FMRC had been an agricultural products-centric railroad since the mid-1980s, and had ups and downs depending on the weather, he says. This year, wheat traffic isn't promising after a long dry spell and a few late frosts, says Betke.
"It makes you think 'Farmrail' is an outdated name," Betke jokes, adding that some people have suggested the short line call itself the Crude Railroad or Tank Farm Railroad or Oil Railroad. But the name has historic value and the company has no plans to change it, he says.
Iowa Pacific's two Texas short lines are very much crude-centric, as well. The Texas-New Mexico (TNMR) and West Texas and Lubbock (WTL) railroads are tapping the Permian Basin, where about 450 wells are being drilled per month, says Iowa Pacific's Ellis.
"Producers have found that wells in the Permian have a lower decline rate than the Bakken, meaning the amount produced doesn't fall off as much over time," he says. "There's been talk of moving crude by pipeline, but ranchers and farmers in Texas don't want a pipeline across their land."
TNMR and WTL handled a record 2,033 carloads of crude and natural gas liquids in the first quarter compared with 170 carloads in first-quarter 2012. Most of Iowa Pacific's new crude business is handled by TNMR, which recently partnered with UP to open a new interchange facility in Monahans, Texas.
Much of TNMR's crude business moves in unit trains using UP run-through power, an arrangement that also extends to WTL for crude and frac sand, with sand unit trains flowing in from Wisconsin mines. Although most of both short lines' traffic growth involves UP, some new WTL business involves BNSF.
"We deal with traders, who are part of midstream players between producers and refiners," says Ellis.
Iowa Pacific bought the two short lines — which total about 260 track miles — in 2002 for $7 million to $8 million, but since has spent $45 million on infrastructure improvements, he says. The company built 12 miles of rail, installed 200,000 ties, beefed up bridges, put in turnouts and built locomotive shops.
"We did it in advance because we knew [the traffic] was coming," says Ellis.

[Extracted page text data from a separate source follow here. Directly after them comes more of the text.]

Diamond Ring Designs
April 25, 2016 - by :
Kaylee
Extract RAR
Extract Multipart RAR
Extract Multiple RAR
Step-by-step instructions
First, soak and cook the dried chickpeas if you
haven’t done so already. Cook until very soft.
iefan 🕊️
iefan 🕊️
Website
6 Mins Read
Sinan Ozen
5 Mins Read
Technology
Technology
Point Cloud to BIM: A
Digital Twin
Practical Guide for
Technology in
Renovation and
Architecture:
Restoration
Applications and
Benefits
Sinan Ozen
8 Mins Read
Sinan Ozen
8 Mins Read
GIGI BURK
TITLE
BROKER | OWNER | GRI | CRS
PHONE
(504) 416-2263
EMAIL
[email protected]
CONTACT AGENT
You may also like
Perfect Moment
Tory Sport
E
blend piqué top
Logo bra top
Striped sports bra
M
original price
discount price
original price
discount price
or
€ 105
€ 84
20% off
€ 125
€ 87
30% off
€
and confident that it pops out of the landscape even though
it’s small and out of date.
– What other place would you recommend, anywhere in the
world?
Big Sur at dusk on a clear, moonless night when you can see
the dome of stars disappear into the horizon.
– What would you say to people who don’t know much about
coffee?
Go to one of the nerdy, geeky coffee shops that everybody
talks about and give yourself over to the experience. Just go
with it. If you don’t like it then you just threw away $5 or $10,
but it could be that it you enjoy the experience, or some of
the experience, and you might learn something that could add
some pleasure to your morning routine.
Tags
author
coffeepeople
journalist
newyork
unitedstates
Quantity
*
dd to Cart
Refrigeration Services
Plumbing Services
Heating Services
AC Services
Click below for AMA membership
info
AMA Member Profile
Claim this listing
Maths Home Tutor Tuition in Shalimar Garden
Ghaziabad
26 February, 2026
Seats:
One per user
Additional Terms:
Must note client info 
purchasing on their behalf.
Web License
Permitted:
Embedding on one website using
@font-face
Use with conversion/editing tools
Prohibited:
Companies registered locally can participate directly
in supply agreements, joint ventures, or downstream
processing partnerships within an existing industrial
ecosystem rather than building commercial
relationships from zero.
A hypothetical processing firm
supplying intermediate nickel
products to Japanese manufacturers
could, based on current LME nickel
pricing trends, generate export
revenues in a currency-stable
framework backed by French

Iowa Pacific plans to spend another $25 million in the next five years to install about 20 miles of heavy rail and another 100,000 ties, he says.
When Iowa Pacific bought the short lines, the company was seeking railroads that handled ag products or minerals because those commodities usually "are around for a while," says Ellis.
Now — as many railroads are discovering or banking on — crude has that staying power, especially since rail offers a faster speed to market and service in areas not accessible by pipelines.
"Our traffic took off in the first quarter, but it's really only the first inning," says Ellis.